TASK OBJECTIVE :: In the passage on Coopers and the Bible Society, copy out word for word everything from "It’s not (though" down to "bringing ‘light’ not darkness.".

PAGE EXTRACT ::
I do think our problems, as the church, are more about a failure to listen, a failure to do pluralism, and some problems when it comes to what we say when we speak… I don’t know many people in the real world who planned to change their beer buying habits as a result of this campaign; I don’t know many people who have the sort of spare time that allows them to fill up the comments sections on different websites, or write one star reviews. We need to be careful not to over-react, in fear, to a noisy minority (while being careful in how we engage) because that actually serves to amplify the voice and impact of the over-reachers.

4. The new religion of the secular left learned how to treat heretics from the best… the church

In the 14th century there was a guy, John Wycliffe, who dared to translate the Bible into the language of the people. The church felt like its power was threatened by this dissenter. Sadly he died before they could kill him. So the church dug up his body and burned him. In the 16th century there was a guy named Servetus; his teaching was heretical and considered dangerous. Calvin reluctantly worked with the government of Geneva to have him executed. When religion co-opts political power, bad things happen to ‘heretics’… the state religion destroys them. The state hasn’t destroyed Coopers in this case (and the future of Coopers remains to be seen), but the treatment of the company, and its business, at the hands of their critics looked a lot like a witch hunt, a lynching, or a heresy purge. It remains to be seen whether Coopers’ repentance and contrition will save them — it would’ve saved a Christian in Rome, if they’d just chosen to bend the knee to Caesar… but it feels like the online outrage machine is less forgiving than Rome, and it’s certainly less inclined to forgive than Calvin was with Servetus. There isn’t much space for grace in the ‘gospel’ of the hard left. Just shame and destruction. The more we point that out not just by decrying it, but by modelling a compelling alternative, the better…

5. We need to tighten up our speaking; sometimes we can try to be too clever and homophonia gets us in trouble

The Bible Society has, for some time, had the slogan ‘live light’ as part of its brand. But its playfulness and lack of clarity about what ‘light’ is, has bitten pretty hard this week.

In its mission statement is says:

“Early in the life of Australia, passionate community leaders like Lady Macquarie created the Bible Society. They knew it wasn’t just government that could build a nation. It would need people of hope, people who live light.”

Indeed, its logo prior to this bicentenary celebration was this…


It’s not (though the tone of the video might suggest otherwise) really about treating the issue lightly (as though they don’t matter or should be laughed off); the two people conversing are very serious stakeholders in this debate mounting serious arguments for their position. It’s about bringing ‘light’ not darkness.

The bit of the verse featured on the Coopers carton in the picture above (a ‘light beer’) says:

“Whoever lives by truth comes into the light”…

That’s, of course, not the full story. It leaves ‘light’ a bit ambiguous. The verse that is, in part, featured on the Coopers cartons that support the campaign is John 3:21:

But whoever lives by the truth comes into the light, so that it may be seen plainly that what they have done has been done in the sight of God.

This is about light as opposed to darkness; not light as opposed to ‘heavy’ (as in beer), or light as opposed to serious (as in discussion)

The context of this verse is:

This is the verdict: Light has come into the world, but people loved darkness instead of light because their deeds were evil. Everyone who does evil hates the light, and will not come into the light for fear that their deeds will be exposed. — John 3:19-20

This verse is ultimately about Jesus. Coming to Jesus. Jesus is the light. He’s not darkness or watery beer.

RECORDS SUPPLIED ::
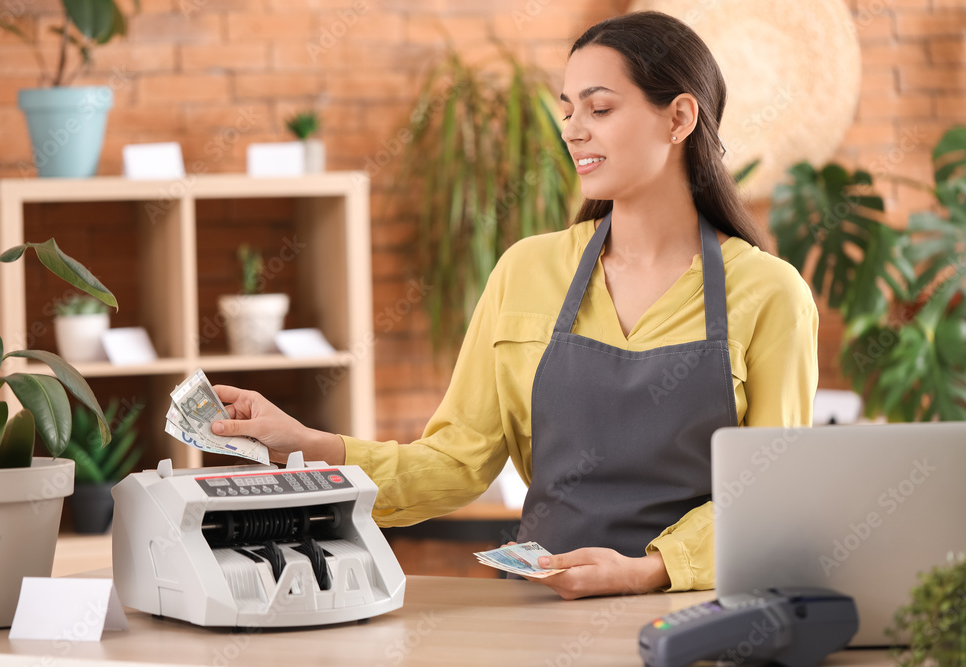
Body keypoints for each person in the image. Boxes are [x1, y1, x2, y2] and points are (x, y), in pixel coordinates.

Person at [211, 11, 818, 601]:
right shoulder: (526, 271)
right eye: (568, 110)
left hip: (687, 613)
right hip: (541, 609)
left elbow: (770, 491)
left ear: (679, 117)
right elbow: (456, 462)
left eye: (600, 109)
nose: (572, 130)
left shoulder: (768, 293)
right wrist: (306, 444)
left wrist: (648, 570)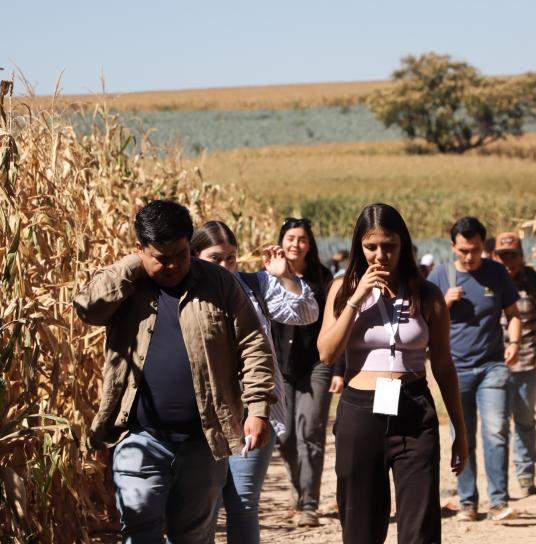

RESULT ::
It’s not (though the tone of the video might suggest otherwise) really about treating the issue lightly (as though they don’t matter or should be laughed off); the two people conversing are very serious stakeholders in this debate mounting serious arguments for their position. It’s about bringing ‘light’ not darkness.